Pascal & Turing string pattern matching benchmarks differ noticeably

Hi! I am performing an evaluation of an optimization technique named partial evaluation for GPU applications with respect to naive multiple pattern matching program. I have 2 GPUs available for benchmarking: Tesla T4 (Turing) and GTX 1070 (Pascal). I have 4 implementations of string pattern matching each utilizing different memory space to store the patterns to match: global, constant, shared and one utilizing the partial evaluation to “store” the patterns. While the optimization technique behaves similarly for both GPUs, other implementations perform differently (sorry for the links, but I am not allowed to post images):

The kernels are the same up to the choice of the memory space, e.g. kernel with patterns in global memory is:

__global__ void match_multy(char* patterns, int* p_sizes, int p_number, char* text, long text_size, char* result_buf) {

    long t_id = threadId();

    if(t_id < text_size){
        int p_offset = 0;
        int matched = 1;
        
        result_buf[t_id] = 0;

        for(int i = 0; i < p_number; i++) {//for each pattern
            matched = 1;
            if(t_id < text_size - p_sizes[i] + 1) {
                for(int j = 0; j < p_sizes[i]; j++) {
                
                    if(text[t_id + j] != patterns[j+p_offset]) {
                        matched = -1;
                        break;
                    }
                } 
            
                if(matched == 1) {
                    result_buf[t_id] = i+1; // 0 stands for missmatch
                }
            }
            p_offset += p_sizes[i];
        }             
    }
}

i.e. all the patterns are stored in one dimensional char array.

The aim of the partial evaluation here is to embed the patterns into the code and reduce the number of memory transactions like that:
https://imgbb.com/
https://imgbb.com/
Also partial evaluation unrolls the loops like #pragma unroll would do.

The execution time includes only the kernel run time and has been captured with multiple runs of the applications through nvprof and taking the average.

The assumption why partially evaluated version is the fastest one is the following:
As it could be seen from the kernel the access for string patterns is not optimal: global memory fetches redundant data and has troubles with coalescing, constant memory would not broadcast due to missmatches and shared memory faces bank conflicts. Since partial evaluation avoids this transaction overhead for patterns, its performance is the fastest.

The assumption for GXT 1070 seems to be validated by the following memory statistics charts from nvvp:

As it can be seen, partially evaluated version has the lowest number of memory access instructions and lowest amount of actual data transferred between L1 and L2 caches.

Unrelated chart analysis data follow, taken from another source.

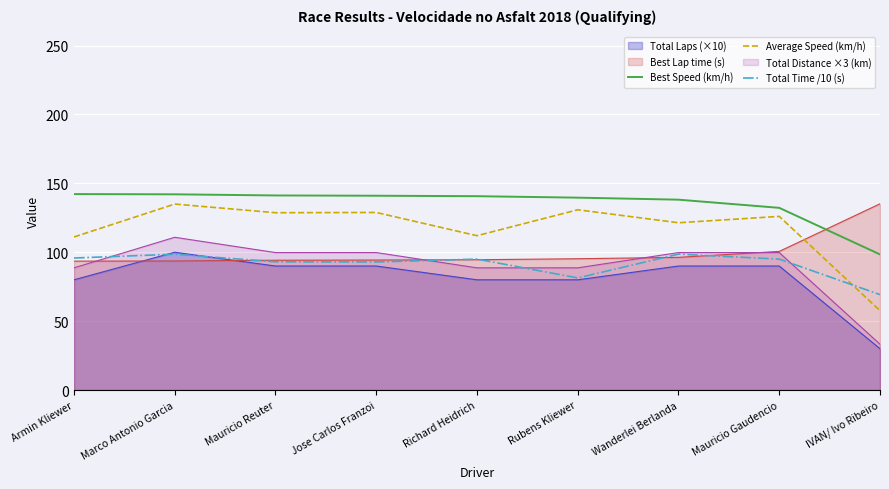

Which series has the largest total across all categories?

Best Speed (km/h)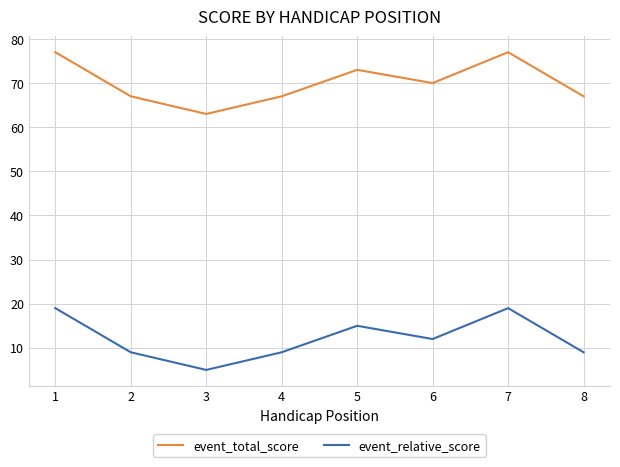

True or false: event_total_score and event_relative_score intersect in this chart.

False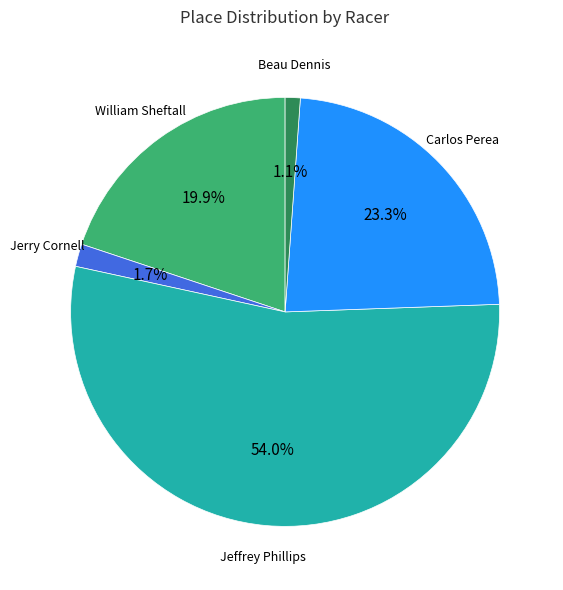

What percentage is the Jerry Cornell slice, to the nearest percent?

2%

However, when running a profiler for Tesla T4 (nsight compute for now, since nvvp simply does not work with cc 7.x and nsight compute is not working for GTX 1070) memory charts are different:

So now I am ready to post my questions:

  1. Is the assumption mentioned above makes any sense and seems correct?
  2. Is the difference in the number of memory access instruction (and amount of actual data transferred) for shared and constant memory caused by bank conflicts for shared mem? (Surprisingly, nsight compute report 0 bank conflicts, although 4 consecutive chars of a pattern resides in the same bank )
  3. Why could actual data transfer reported by nsight compute for Tesla T4 differ from one reported by nvvp for GTX 1070?
  4. Why global memory version performance for GTX 1070 differs a lot from the one for Tesla T4 and in general why the relation between plots could be so different for both cards while optimized version has the same running time? I would add some clarification and subquestions for the last question:
    • The applications were compiled without any flags and with ECC enabled, hence global memory accesses shoud be cached in L2 for GTX 1070 and in L1 for Tesla T4. The patterns and the subject string are read only and hence should be accessed through read only data cache for both cards (which should be L1 cache if I am not mistaken). However I don't know how to verify whether the strings are accessed via read only cache or not: https://docs.nvidia.com/gameworks/content/developertools/desktop/nsight/analysis/report/cudaexperiments/kernellevel/memorystatisticsglobal.htm here it is said that "To verify which data path is used for individual memory accesses inspect the Source View page. Global read only memory accesses will show up as LDG instructions; global memory reads through the data cache are represented as LD instructions." but I am confused about either LDG means data is read through read only cache or LD. If the former is true, then both Tesla T4 and GTX 1070 access strings through L1, and due to Turing architecture Tesla's L1 outperforms the L1 for Pascal. Thus, it appears that L1 cache of Tesla T4 is comparable with constant and shared memory performance given bad access. However that does not explain why constant and shared memory have the same performance on Tesla, furthermore, if it has been all about L1 cache performance, partially evaluated version on Tesla would have been faster than one on GTX 1070 (since it still accesses the subject string in global memory), but they have equal execution time on the plots.